Мрачным феерическим аттракционом была отмечена в спектакле наиболее «политизированная» ситуация: Путник заказывал гроб и катафалк к определенному часу для пока еще живого Хозяина. На сцену деловито выкатывали черную камеру иллюзиониста – и вот уже на развернувшихся ее сторонах туалетные принадлежности (тазик, кувшин, полотенце) соседствовали в доме Гробовщика с тремя гробами. Гробовщик же на своей, пока крошечной территории, в своей предельно тихой должности дожидался выстрела стартового пистолета, чтобы выйти на дистанцию. И выстрел раздавался – смерть других становилась началом его жизни, после чего он с истовою чинностью и скромностью становился на трибуну рядом с Вдовой в день памяти погибшего Путника. Недаром произносил он свое выношенное поучение: «Нечего стрелять в потолок, надо иметь цель», – жуткое своей двусмысленностью.

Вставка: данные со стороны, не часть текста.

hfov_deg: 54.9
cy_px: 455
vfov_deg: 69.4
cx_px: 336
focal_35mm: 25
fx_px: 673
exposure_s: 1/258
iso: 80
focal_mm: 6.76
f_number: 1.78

Однако среди ассоциативных напластований, на которых, по принципу монтажа аттракционов, был выстроен спектакль, параллели эстетические были куда значительнее параллелей политических. Показывая спектакль летом 1982 года, Юрский не мог не соотносить свой замысел (что приобрело едва ли не пророческий смысл) с явно назревавшей цирковой круговертью власти. Но даже к этой мысли, за исключением разве что пародийной манеры речи Хозяина, с его тяжко влекущимися, как на останавливающейся пластинке, звуками, – Юрский шел средствами художественными. Так ставилась одна из финальных мизансцен: гробовщик духа, гробовщик любви и истины, этот персонаж спектакля не случайно пародийно сравнивался с шекспировским Ричардом III, совращавшим леди Анну у гроба, когда он объяснял Вдове выгоды их альянса, стоя между двух, правда не им сотворенных, трупов.

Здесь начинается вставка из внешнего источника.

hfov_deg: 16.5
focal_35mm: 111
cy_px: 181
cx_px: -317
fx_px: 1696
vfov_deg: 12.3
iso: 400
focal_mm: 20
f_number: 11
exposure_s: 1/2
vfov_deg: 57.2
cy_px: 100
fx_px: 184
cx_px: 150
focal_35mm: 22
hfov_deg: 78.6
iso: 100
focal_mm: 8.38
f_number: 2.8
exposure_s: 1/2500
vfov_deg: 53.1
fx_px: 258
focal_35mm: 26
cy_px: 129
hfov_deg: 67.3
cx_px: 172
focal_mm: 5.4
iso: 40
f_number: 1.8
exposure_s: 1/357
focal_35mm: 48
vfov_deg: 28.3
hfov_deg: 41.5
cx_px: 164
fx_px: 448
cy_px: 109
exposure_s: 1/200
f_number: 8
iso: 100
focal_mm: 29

В спектакле Юрского возникал внесюжетный момент, парадоксально разрушавший цирковую стилистику, которую легко могла воспринять как понятную и доступную широкая публика. Так может лихо катящееся цирковое представление «споткнуться» о реальную гибель работавшего без лонжи гимнаста. Путник‑С. Юрский мог, хотел разбудить городок – ударом по нервам становилось чтение большого и безотчетно мучительного стихотворения Э. По «Ворон». Режиссер храбро ввел в логически развивавшийся сюжет стихи – и Путник, завороженный ритмом и страстью поэзии и завораживавший ими, сообщал каждому на сцене, кроме Вдовы и Гробовщика, ужас от непробудности состояния души. Ужас завершал «цирковую мелодраму», когда в финале все жители городка, чинно возложив по цветочку на «могилу героя», продолжали свой круговой ход по сцене. Уверенные в своем благополучии, слепцы и циники напоминали гуляющих по тюремному двору заключенных, когда Вдова и Гробовщик, оставшиеся на лесенке, с которой обычно прежде произносились речи, – были похожи на надсмотрщиков.

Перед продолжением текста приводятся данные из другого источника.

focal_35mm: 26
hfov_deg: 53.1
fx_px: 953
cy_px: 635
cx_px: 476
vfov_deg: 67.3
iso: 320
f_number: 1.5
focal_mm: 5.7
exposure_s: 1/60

С. Юрский, поставив цирковой спектакль и сыграв нешуточно погибавшего в этом «цирке» Путника, обнаруживал в нем истинно духовное и человеческое начало. Человек здесь случайный, словно бы даже из другого, неведомого времени – в своей кожаной блузе, из коротковатых рукавов которой беззащитно свисали кисти рук. Сочетанием собственной тайны с изумлением перед чужими синкопированной речью с поэтическими, замирающими, вопросительными на любом утверждении интонациями, – Юрский играл героя «вне» нашего времени. И то слияние эксцентрики и лирики, что всегда было свойственно его актерским работам, впервые столь явно, даже броско перенеслось в образный строй всего спектакля. А затем, в середине 1990 годов, дало совершенную в актерском дуэте, трогательную в человеческом звучании, стилистически завершенную и выстраданную картину жизни человеческого духа в аутичной, замкнутой от наступающего шумного мира постановке якобы абсурдистских «Стульев» Э. Ионеско.